Sometimes, there's a very thin line between international animal rights activism and xenophobia. Often, expressing concern for God's creatures is a cover for communicating disgust with ungodly human beings.
So posh Brits just love to campaign against Spanish maltreatment of donkeys and bulls, believing Spaniards have a weirdly cavalier, very Mediterranean attitude towards animal welfare. American animal-rights activists kick up a fuss about French people's penchant for eating horses.

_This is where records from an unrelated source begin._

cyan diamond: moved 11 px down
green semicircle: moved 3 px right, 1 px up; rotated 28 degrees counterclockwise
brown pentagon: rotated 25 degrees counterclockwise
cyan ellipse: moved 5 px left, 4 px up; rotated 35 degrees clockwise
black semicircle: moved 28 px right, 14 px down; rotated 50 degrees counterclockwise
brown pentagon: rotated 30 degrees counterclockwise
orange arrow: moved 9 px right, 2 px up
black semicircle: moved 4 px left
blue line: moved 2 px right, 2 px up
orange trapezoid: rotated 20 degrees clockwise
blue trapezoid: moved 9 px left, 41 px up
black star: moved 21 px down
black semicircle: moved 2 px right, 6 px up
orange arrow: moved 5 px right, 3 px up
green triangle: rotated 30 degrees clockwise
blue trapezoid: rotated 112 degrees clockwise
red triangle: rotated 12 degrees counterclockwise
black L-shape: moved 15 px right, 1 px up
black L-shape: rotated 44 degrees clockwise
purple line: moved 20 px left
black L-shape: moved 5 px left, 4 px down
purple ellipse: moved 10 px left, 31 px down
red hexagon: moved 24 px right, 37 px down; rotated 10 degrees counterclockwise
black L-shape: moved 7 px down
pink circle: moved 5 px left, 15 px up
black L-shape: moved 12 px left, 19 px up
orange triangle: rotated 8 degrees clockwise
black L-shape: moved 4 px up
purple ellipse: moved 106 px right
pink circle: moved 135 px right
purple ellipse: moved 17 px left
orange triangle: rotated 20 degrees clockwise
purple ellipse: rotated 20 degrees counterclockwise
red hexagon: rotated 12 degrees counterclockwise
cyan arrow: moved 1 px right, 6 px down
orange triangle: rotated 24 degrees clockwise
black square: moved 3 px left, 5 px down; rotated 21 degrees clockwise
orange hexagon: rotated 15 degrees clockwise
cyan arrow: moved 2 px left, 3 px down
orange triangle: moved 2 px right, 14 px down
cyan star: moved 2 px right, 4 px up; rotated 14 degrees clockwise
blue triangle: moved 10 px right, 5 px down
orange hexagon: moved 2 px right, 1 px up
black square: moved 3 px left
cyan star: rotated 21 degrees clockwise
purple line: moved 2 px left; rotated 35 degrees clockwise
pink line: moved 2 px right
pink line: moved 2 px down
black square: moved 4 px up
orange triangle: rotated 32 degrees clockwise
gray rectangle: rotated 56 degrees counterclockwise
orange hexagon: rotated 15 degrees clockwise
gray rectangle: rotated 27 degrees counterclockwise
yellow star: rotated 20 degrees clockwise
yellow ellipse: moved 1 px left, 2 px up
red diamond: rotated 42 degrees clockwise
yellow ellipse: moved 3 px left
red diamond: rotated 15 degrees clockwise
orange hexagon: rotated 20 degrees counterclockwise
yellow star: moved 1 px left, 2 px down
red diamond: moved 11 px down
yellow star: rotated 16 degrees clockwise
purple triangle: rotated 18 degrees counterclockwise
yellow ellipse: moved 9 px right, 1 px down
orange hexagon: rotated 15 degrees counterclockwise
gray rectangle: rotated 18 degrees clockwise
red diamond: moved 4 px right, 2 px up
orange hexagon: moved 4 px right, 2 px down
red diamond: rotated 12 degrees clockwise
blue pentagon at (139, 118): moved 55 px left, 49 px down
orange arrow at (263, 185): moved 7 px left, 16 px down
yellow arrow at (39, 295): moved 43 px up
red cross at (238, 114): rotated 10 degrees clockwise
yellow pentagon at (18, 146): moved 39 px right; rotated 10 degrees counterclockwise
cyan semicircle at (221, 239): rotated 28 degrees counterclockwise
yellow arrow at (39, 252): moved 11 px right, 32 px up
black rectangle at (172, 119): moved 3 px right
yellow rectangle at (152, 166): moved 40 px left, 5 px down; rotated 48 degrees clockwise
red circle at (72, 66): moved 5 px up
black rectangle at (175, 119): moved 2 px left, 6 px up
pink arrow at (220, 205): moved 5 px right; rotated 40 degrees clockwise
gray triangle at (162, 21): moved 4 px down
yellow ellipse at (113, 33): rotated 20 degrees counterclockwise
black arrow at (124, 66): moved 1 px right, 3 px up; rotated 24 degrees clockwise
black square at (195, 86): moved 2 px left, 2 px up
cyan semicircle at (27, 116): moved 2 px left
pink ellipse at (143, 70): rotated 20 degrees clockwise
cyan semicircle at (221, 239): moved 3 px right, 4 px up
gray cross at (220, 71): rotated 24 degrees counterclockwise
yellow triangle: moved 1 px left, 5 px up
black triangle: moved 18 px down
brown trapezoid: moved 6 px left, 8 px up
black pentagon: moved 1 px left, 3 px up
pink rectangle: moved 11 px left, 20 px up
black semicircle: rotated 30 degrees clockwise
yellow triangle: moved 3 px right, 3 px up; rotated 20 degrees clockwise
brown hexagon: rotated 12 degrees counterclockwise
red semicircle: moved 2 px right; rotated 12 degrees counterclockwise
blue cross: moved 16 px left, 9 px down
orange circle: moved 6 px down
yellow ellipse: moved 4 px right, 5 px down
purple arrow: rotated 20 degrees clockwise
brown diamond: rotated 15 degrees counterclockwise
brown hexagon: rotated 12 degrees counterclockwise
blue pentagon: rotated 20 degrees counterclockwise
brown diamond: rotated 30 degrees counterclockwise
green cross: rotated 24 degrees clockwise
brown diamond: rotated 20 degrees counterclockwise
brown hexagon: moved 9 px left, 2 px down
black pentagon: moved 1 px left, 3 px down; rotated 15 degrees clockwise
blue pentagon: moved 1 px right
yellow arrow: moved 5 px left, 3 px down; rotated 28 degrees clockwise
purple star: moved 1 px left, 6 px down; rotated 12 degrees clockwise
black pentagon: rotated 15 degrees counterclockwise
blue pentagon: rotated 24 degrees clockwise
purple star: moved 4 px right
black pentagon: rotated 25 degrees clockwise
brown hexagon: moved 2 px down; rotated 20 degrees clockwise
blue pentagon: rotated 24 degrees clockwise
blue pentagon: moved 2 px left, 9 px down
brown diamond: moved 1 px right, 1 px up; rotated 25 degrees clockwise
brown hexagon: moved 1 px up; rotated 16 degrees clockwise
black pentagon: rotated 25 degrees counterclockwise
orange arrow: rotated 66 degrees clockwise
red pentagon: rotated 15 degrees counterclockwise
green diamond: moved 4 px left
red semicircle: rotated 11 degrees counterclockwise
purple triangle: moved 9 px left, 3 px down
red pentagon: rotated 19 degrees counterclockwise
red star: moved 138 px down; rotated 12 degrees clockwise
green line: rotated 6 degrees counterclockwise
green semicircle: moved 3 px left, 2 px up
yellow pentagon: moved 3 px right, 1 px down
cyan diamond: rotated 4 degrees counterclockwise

And dog charities go mental over the fact that Koreans eat "man's best friend".
One such charity - Dogbiz - makes all sorts of lurid claims about Koreans' dog-chomping behaviour, claiming these peculiar people "take great delight in watching the poor animals die, wagging their tails in a last moment's desperate but futile plea for mercy".
Once again, the tag "animal rights" is used to doll up what is in fact just bemusement with Johnny Foreigner, incomprehension of the cultural practices and culinary antics of strange people "over there".
Indeed, the British anti-fascist magazine Searchlight once discovered that many far-right groups in Europe were consciously campaigning around animal rights, seeing it as a useful way of posturing against foreigners.
"The far Right have become animal lovers," said Searchlight.
In the 1990s, a group of British fascists joined forces with Italian fascists to set up an animal rights group called Greenwave, whose aims were to secure "a total ban on all animal experiments, a total ban on the use of animals in any form of entertainment and a total ban on all hunting or shooting of animals". No doubt they'd like to ban whaling too.
This is not to say that the Sea Shepherd people are fascists or far Right. But there is something unsettling about people who make it their mission to curry international disgust for foreign cultural practices they either don't understand or don't like.
You don't like whale-hunting? Then don't do it. You don't like the idea of whale meat? Then don't eat it. But please stop branding as cruel, perverse, heartless and foul those people who have been doing such things for generations, and who think it is perfectly normal behaviour.